I actually teach my children to look at me not just as their parent, but a person with flaws that can make mistakes. I want them to love and trust me, but to always question the things I say and do. I have taught them ways to call me out when I'm getting too upset from their perspective and it's actually worked. They've both told me when they think I'm yelling too much or being too harsh. I'm not perfect, but the world can be monstrous and in a way, I'm glad I can help them learn about how to deal with these situations. They help me become a better person as well. We haven't resorted to a spanking for over a year now and I think we're better for it, but I haven't completely given up on it because I think it can be a useful tool in the right situation. My children are both very healthy and happy and are often praised for how measured and understanding they are. Like, it's embarrassing how much praise they get, especially when I feel like I'm screwing up all the time. Maybe I'm harming them down the road, but I don't know. I can't shake the feeling that some future anxiety might be worth them being better prepared for a harsh world. There is always someone bigger and stronger who can put you down and nothing will ever change that.

I appreciate your honesty, and I appreciate our ability to have good back and forth. I like that you are open about how you feel about it, but at one point you call it a shortcoming. You say you want to be better than to do it, but then you mix in these ways of saying it's a way to show your children what violence is. No one needs to be shown what violence is to grasp it. And you say it is a useful tool. I think that's justifying a cultural stance on something. Over 50 countries have banned the practice. In those countries, you can't argue that it's a useful tool. And the trend is only pointing up. No one is withdrawing it being illegal. No one goes "wait, we need to hit our children, never mind that law". Research keeps showing it isn't a good tool, and every single person on the field discourages ever using it.
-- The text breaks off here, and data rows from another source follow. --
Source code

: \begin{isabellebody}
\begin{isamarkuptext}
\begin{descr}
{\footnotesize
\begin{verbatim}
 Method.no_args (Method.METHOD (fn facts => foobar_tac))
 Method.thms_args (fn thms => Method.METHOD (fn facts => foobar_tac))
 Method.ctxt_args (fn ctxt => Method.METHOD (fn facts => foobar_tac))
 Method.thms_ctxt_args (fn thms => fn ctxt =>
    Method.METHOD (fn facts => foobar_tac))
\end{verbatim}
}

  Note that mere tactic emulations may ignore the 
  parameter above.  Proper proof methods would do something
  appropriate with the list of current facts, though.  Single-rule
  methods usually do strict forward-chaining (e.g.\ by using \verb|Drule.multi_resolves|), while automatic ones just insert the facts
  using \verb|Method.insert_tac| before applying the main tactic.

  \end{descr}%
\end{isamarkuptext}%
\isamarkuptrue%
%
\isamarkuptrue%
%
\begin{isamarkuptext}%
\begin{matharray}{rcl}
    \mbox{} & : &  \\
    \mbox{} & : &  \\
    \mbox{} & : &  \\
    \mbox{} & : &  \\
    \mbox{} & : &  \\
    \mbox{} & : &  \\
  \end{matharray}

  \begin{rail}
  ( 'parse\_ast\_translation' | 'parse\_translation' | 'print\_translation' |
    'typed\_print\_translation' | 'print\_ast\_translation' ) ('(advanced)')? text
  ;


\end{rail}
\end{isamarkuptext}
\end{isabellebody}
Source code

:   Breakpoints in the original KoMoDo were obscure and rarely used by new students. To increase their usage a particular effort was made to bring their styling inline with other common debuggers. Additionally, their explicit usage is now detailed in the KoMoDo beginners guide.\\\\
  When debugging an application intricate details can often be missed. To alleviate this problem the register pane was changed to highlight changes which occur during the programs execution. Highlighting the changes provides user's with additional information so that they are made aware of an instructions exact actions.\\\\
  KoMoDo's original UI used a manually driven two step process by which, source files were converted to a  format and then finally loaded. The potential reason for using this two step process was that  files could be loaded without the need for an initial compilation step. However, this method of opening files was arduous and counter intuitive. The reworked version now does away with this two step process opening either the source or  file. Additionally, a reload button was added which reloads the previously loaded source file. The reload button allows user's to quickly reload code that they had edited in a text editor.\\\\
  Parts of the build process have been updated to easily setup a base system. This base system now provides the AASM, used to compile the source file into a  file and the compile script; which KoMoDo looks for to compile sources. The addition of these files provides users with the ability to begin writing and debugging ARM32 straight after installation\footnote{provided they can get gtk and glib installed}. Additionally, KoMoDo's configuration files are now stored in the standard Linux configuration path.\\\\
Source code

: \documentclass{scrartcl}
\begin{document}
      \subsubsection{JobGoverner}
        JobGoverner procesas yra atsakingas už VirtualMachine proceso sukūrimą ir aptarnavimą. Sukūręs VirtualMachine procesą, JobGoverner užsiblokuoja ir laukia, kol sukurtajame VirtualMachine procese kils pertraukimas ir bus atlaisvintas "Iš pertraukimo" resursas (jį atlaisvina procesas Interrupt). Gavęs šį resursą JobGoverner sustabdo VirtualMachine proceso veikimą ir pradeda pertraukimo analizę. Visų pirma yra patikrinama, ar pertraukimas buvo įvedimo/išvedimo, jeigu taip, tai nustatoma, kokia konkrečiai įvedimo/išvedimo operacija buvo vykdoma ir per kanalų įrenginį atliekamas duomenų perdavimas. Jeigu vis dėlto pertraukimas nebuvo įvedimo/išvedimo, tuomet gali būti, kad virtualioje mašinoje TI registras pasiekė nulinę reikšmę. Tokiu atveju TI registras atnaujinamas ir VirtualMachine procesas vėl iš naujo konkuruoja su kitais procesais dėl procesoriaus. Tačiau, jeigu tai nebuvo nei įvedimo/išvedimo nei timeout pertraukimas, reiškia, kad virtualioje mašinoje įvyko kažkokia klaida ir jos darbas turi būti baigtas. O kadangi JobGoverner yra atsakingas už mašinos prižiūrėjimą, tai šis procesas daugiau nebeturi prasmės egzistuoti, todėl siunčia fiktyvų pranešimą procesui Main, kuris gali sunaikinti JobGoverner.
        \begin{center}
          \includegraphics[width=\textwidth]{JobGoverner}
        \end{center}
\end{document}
In the context of your post, where you go to personal levels to show we're all people, and we're all gonna err with our children in some ways (we all will), then it's strange to at the same time argue that "but it does have it's uses". I have to challenge you on saying that that just feels like justification.
 

Laiza

Member
well, joke's on you -- I've absolutely hit my pets. In fact I don't know too many people with pets who didn't at some point...? Not sure where this "unanimous" is coming from.
thoughtful-oprah.gif


At this point you just sound like a violent person in general and absolutely everything you've said in this thread is just an ad-hoc way of justifying your violent tendencies after the fact.

I think you would benefit from a long, solid round of introspection.
 

TechnicPuppet

Nothing! I said nothing!
I just want to say that this doesn't sound measured at all and looks a lot like the words a bully would use. Just remember that foster care is often an extremely traumatizing experience for children and the entire institution is filled with abuse and neglect (I work in social services for teens).

I have literally no idea what this has to do with what I wrote. Unless you think calling the authorities when someone is breaking the law by assaulting their kid is bullying?